→ Document section
Skip to content
New issue

Have a question about this project? Sign up for a free GitHub account to open an issue and contact its maintainers and the community.

By clicking “Sign up for GitHub”, you agree to our terms of service and privacy statement. We’ll occasionally send you account related emails.

Already on GitHub? Sign in to your account

Browser AI API for Utilizing On-Device Models #178

Open
kenzic opened this issue Oct 25, 2024 · 5 comments
Open

Browser AI API for Utilizing On-Device Models #178

kenzic opened this issue Oct 25, 2024 · 5 comments

Comments

@kenzic
Copy link

kenzic commented Oct 25, 2024

Introduction

The Browser AI API is a proposal for a new browser feature that makes AI models accessible directly on users' devices through the browser. By offering a simple API available on the window object, this approach would allow websites to leverage AI without sending data to the cloud, preserving privacy, reducing latency, and enabling offline functionality.

This is about empowering developers to integrate advanced AI into web apps—without needing heavy infrastructure—while giving users control over their data and the models they choose to run. Imagine a world where on-device AI enhances web apps in real-time, with no data leaving the device and no reliance on external servers.

The API would let developers:

  1. Query available AI models on a users' device.
  2. Request user permission to access specific models.
  3. Create sessions with the models.
  4. Perform common tasks like text generation, embeddings, and chat.

By running models directly on the user's hardware, we’re opening up new possibilities for AI-driven web apps while keeping things secure, private, and available offline.

Prototype

I created a prototype of this concept for review: https://github.com/kenzic/browser.ai

API Overview

The proposed API would be exposed on the window.ai object with the following high-level structure:

window.ai = {
  permissions: {
    models: () => Promise<AIModel[]>,
    request: (options: RequestOptions) => Promise<boolean>
  },
  model: {
    info: (options: ModelInfoOptions) => Promise<ModelInfo>,
    connect: (options: ConnectSessionOptions) => Promise<ModelSession>
  }
}

Permissions

Before using any models, websites must first query available models and request permission:

// Get list of available models
const models = await window.ai.permissions.models();

// Request permission for a specific model
const granted = await window.ai.permissions.request({
  model: "llama3.2"
});

Model Sessions

Once permission is granted, websites can create sessions to interact with models:

const session = await window.ai.model.connect({
  model: "llama3.2"

→ Given information
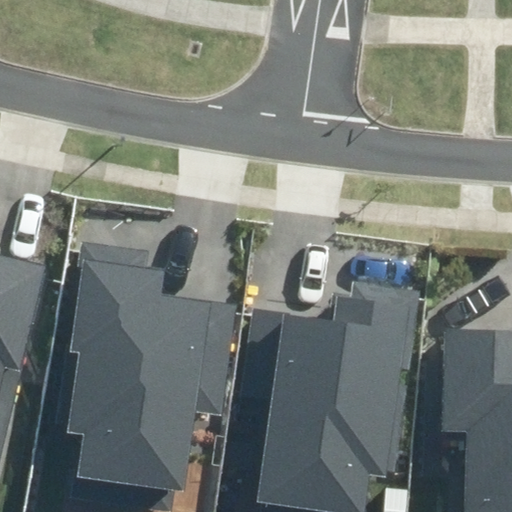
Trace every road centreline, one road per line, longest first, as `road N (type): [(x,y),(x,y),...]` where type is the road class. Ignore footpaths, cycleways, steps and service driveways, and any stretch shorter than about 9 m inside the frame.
road 1 (tertiary): [(302,139),(0,79)]
road 2 (tertiary): [(511,160),(302,139)]
road 3 (tertiary): [(326,0),(302,139)]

→ Exercise requirements
Answer these questions using the Browser AI API proposal:
1. What three benefits does the introduction give for not sending data to the cloud?
2. On which object would the proposed API be exposed?
3. What model name appears in the example permission request?
Leave the material out of this entirely.

→ Written solution
1. Preserving privacy, reducing latency, and enabling offline functionality.
2. The window.ai object.
3. "llama3.2"